Its a little long but I think it flows well.

"Do you remember your expression:'An atheist cannot be Russian, an atheist immediately ceases to be Russian' - remember that?"
"Really?" Nikolai Vsevolodovich seemed to want the question repeated.
"You ask? You've forgotten? And yet this one of the most precise indications of one of the main peculiarities of the Russian spirit, which you figured out. You can't have forgotten it? I'll remind you of more - you said at the same time: 'He who is not Orthodox cannot be Russian.'"
"A Slavophil notion, I suppose."
"No, the Slavophils nowadays disavow it. People have grown smarter nowadays. But you went even further: you believed that Roman Catholicism was no longer Christianity; you affirmed that Rome proclaimed a Christ who had succumbed to the third temptation of the devil, and that, having announced to the whole world that Christ cannot stand on earth without an earthly kingdom, Catholicism thereby proclaimed the Antichrist, thus ruining the whole Western world. You precisely pointed out that if France is suffering, Catholicism alone is to blame, for she rejected the foul Roman God but has found a new one. That is what you were able to say then! I remember our conversations."
"If I had belief, I would no doubt repeat it now as well; I wasn't lying, speaking as a believer," Nikolai said very seriously. "But I assure you that this repetition of my past thoughts produces an all too unpleasant impression on me. Couldn't you stop?"
"If you had belief?" Shatov cried, paying not the slightest attention to the request. "But wasn't it you who told me that if someone proved mathematically that the truth is outside Christ, you would better agree to stay with Christ than with the truth? Did you say that? Did you?"
"But allow me also to ask, finally, " Nikolai raised his voice, "what this whole impatient and . . . spiteful examination is leading to?"
"This examination will end forever and you will never be reminded of it."
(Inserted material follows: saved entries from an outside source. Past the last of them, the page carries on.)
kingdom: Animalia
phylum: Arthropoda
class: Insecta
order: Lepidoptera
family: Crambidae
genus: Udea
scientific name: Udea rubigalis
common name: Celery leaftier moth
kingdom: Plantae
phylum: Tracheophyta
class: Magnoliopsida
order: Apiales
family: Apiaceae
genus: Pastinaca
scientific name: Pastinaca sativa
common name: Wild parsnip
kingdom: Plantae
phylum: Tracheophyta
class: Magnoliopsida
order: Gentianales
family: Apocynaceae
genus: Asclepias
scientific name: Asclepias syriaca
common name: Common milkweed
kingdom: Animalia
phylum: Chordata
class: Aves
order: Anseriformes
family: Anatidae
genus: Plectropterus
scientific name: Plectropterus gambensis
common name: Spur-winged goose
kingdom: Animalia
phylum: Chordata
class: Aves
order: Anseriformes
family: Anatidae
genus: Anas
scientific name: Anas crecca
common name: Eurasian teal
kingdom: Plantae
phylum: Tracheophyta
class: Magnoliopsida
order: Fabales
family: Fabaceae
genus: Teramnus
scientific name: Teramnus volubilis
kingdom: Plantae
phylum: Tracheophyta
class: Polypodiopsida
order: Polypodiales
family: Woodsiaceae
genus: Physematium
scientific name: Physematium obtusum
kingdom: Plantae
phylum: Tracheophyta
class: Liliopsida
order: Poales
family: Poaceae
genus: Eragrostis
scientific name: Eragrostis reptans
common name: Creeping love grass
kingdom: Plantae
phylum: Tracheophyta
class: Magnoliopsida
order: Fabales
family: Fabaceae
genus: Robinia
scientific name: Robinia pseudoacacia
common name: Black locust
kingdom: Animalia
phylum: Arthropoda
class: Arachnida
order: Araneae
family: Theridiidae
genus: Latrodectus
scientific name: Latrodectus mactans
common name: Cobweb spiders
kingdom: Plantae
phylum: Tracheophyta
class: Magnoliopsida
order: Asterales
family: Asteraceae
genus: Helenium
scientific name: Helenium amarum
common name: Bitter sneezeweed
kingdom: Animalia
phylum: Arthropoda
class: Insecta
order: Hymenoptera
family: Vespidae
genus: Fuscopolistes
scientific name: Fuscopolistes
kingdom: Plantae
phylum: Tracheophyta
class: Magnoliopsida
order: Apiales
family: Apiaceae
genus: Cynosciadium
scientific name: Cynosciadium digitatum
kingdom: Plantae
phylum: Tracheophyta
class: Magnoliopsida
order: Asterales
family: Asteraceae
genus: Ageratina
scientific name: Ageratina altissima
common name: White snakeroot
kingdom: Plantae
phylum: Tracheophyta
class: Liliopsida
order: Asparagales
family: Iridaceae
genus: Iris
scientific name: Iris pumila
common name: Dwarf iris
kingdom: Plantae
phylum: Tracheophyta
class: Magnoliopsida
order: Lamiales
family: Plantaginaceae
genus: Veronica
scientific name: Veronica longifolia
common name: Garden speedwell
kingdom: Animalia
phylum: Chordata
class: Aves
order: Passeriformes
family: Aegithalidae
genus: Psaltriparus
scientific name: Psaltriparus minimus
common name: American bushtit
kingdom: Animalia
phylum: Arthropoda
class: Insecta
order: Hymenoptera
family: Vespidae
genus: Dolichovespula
"You keep insisting that we are outside space and time . . ."
"Be silent!" Shatov suddenly shouted. "I'm stupid and clumsy, but let my name perish in ridiculousness! Will you permit me to repeat before you your main thought of that time . . . Oh, only ten lines, just the conclusion . . ."
Shatov again leaned forward a little on his chair, and even raised his finger again for a moment.
"Not one nation," he began, as if reciting line by line, and at the same still looking menacingly at Nikolai, "not one nation has ever set itself up on the principles of science and reason; there has never been an example of it, unless perhaps only for a moment, out of foolishness. Socialism by its very essence must be atheism, because it has precisely declared, from the very first line, that it is an atheistic order, and intends to set itself up on the principles of science and reason exclusively. Reason and science always, now, and from the beginning of the ages, have performed only a secondary and auxiliary task in the life of nations; and so they will to the end of the ages. Nations are formed and moved by another ruling and dominating force, whose origin is unknown and inexplicable. This force is the force of unquenchable desire to get to the end, while at the same time denying the end. It is the force of a ceaseless and tireless confirmation of its own being and a denial of death.

I will end this quote here but I will likely add at least two others of similar length that continue and conclude this "feverish" rant. I know this is so grossly out of context and may make no impact on you. But I am a convert and I am seeking others to join. I find that making significant social and philosophical commentary in a narrative context so powerful. I will save my own commentary for now.